Will we be able to create artificial agents that will defeat us? Are the machines capable of rebelling against us? Frankly speaking, it is scary to think about AI agents, robots, taking control of humans. Humankind must ask these questions before we can create super-intelligent machines. This idea and concept are very relevant to me. Artificial agents are constantly being created and our world is changing. Nick Bostrom’s book “Superintelligence” reveals the possible consequences of artificial intelligence for humanity. But, most importantly, these consequences are the worst. Artificial superintelligence, however, will be a completely new type of intelligent entity. Therefore, it is important to discover all its benefits and advantages. Over and above using artificial intelligence to benefit our species, the first goal for humanity should be to preserve and respect the radical alterity of artificial minds that we create. This strategy will, in the end, give us a better chance of peaceful coexistence and artificial superintelligence than any of Bostrom’s strategies for “control” and “value load (getting AIs into alignment with human values). AI agents can be used in everyday life and in the creation of new technologies. Some jobs that depend on data collection or assembly lines will be automated by artificial intelligence, especially those that require it. AI will also be a great tool for businesses to respond quickly to customer requests — AI chatbots, virtual assistants, and conversational AI chatbots will handle the day-today work flow. Artificial intelligence will manage 85% of customer interactions by 2020, according to estimates. AI agents are able to significantly improve our lives.

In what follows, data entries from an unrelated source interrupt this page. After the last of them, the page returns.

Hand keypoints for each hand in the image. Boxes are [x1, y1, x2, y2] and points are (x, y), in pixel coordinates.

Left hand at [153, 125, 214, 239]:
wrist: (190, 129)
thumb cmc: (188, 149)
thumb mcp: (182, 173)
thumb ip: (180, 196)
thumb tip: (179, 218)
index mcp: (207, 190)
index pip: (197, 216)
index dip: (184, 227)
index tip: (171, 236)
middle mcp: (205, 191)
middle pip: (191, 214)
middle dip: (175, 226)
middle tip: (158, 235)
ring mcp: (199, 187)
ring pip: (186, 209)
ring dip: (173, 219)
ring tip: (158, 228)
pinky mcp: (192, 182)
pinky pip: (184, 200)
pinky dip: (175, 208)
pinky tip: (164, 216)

Is it possible for Superintelligence to be achieved?

Artificial superintelligence (ASI), though a concept that has tantalized and tainted the imagination for a long time, is only now that we have begun to look at the ethical and technical problems involved in creating and managing high-level artificial intelligence. Artificially intelligent machines are replacing the human workforce in the factories. It is believed that 15% of American manufacturing jobs have been lost to foreign countries. Automation accounts for the other 85%. It is replacing doctors when diagnosing illness. It is replacing taxi driver. It composes music. Robots are almost all the staff at a Japanese restaurant and hotel. This is only the tip of the iceberg. In his book, Nick Bostrom estimates that it is possible to have an AI that is more intelligent than humans by the end century. Scientists might be the only group that actively suppresses the desire to predict the future. Because they are data-driven and conservative, scientists might not be comfortable making predictions about the future. This is because it requires faith. Although there are many variables that could affect the final outcome, even if the data is robust enough to make a prediction, it’s not possible to predict the future. It’s not easy to predict the future. However, scientists would prefer to use their knowledge constructively. The world has certainly changed over the last 100 years.

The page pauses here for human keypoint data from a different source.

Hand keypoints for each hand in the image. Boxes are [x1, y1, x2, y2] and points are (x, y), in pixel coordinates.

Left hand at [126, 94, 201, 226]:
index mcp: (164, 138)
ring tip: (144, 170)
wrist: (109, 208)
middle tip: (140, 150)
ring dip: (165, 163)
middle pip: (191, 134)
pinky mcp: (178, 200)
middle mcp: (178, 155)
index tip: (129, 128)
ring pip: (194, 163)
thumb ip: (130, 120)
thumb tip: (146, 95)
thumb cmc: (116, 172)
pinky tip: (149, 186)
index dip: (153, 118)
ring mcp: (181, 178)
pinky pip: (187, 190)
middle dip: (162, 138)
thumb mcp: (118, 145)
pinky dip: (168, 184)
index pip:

The first world war engulfed much of the globe in 1918. 1918 also saw the outbreak of the flu pandemic. It claimed between 20 and 40 million lives, more than any war. Congress created time zones including Daylight Savings Time and issued the first stamp for U.S. mail. Our achievements are remarkable when we look back. Today, scientists are striving for new results. A new neuronal network was created recently that can significantly improve the effectiveness of teaching robots how to think like humans. The network is known as a reservoir computer system. It uses memristors. This allows it to anticipate future outcomes and even predict words that will be said in conversation. It can also process photos and identify human faces accurately, thanks to its experience with other photos.

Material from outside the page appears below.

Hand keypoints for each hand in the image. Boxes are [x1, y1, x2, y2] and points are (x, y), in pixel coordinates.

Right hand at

This progress is allowing us to achieve artificial superintelligence. It will be a new type of intelligent entity.


  • davidwong

    David Wong is a 29-year-old educator and blogger who focuses on helping students learn in creative and interesting ways. He has a background in teaching and has been blogging since 2006. David's work has been featured on a variety of websites, including Lifehack, Dumb Little Man, and The Huffington Post.